Pouring heated oil or acid on a person, waterboarding, rape, forceful removal of teeth or nails and subjecting a person to drops of water at a consistent rate are also noted as methods of torture.

Acts of psychological torture includes – but is not limited to – blindfolding, threatening to harm family members, solitary confinement, long and continuous interrogation, public humiliation, physical abuse of family members in front of detainee, stripping, shaving hair, and branding skin.

Officials who torture people to death or cause insanity, memory loss or infertility will be imprisoned for 25 years.

The act further penalises those who use rape as a method of torture, or cause insanity and loss of memory with a prison sentence between 15 and 20 years.

Imprisonment between 10 and 15 years is set for causing loss of speech, hearing, sight, sense of taste and damage to the backbone.

In prosecution, a person who orders, helps, or assists in committing an act of torture will be treated the same as the individual directly responsible for the act of torture.

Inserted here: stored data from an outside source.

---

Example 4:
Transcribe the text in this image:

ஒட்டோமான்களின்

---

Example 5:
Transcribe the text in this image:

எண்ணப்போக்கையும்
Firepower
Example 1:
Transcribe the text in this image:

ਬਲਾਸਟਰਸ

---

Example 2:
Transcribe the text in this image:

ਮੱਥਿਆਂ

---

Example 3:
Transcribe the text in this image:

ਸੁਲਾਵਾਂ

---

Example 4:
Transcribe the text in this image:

The act also affords victims compensation and mandates rehabilitation for perpetrators, torture victims and their families

The act mandates the state declare all detention centers in the Maldives, and submit monthly reports of detainees and inmates at detention centers specifying reasons for detention.

Parole

The Prisons and Parole Act proposed by Maldivian Democratic Party (MDP) Rugiyya Ahmed was vetoed three times by former President Dr Mohamed Waheed.

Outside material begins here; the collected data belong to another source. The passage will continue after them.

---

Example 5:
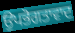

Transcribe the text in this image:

ਉਪਭੋਗਤਾਵਾਦ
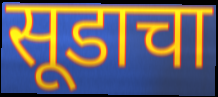
सूडाचा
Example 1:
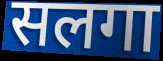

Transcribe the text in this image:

सलगा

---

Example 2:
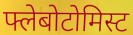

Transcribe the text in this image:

फ्लेबोटोमिस्ट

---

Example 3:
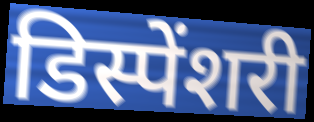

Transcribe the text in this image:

डिस्पेंशरी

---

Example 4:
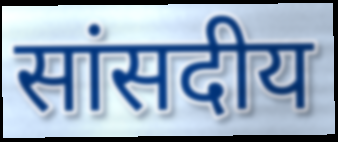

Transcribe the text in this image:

सांसदीय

According to MDP MP ‘Reeko’ Moosa Manik the bill was drafted after “thorough research” including visits to jails in Sri Lanka, Australia, and Singapore.

The act mandates the state allow inmates to pray, exercise, food, do laundry, meet family and provide reading and writing materials.

According to the act, subsidiary regulations must be compiled to ensure good food and basic medical services are provided. Jail buildings must have adequate light and ventilation and amenities.

Men, women, and children must be incarcerated separately and the state must ensure proper documentation of all inmates.

The act establishes complaint mechanisms, but also penalises offenses carried out by inmates during their incarceration.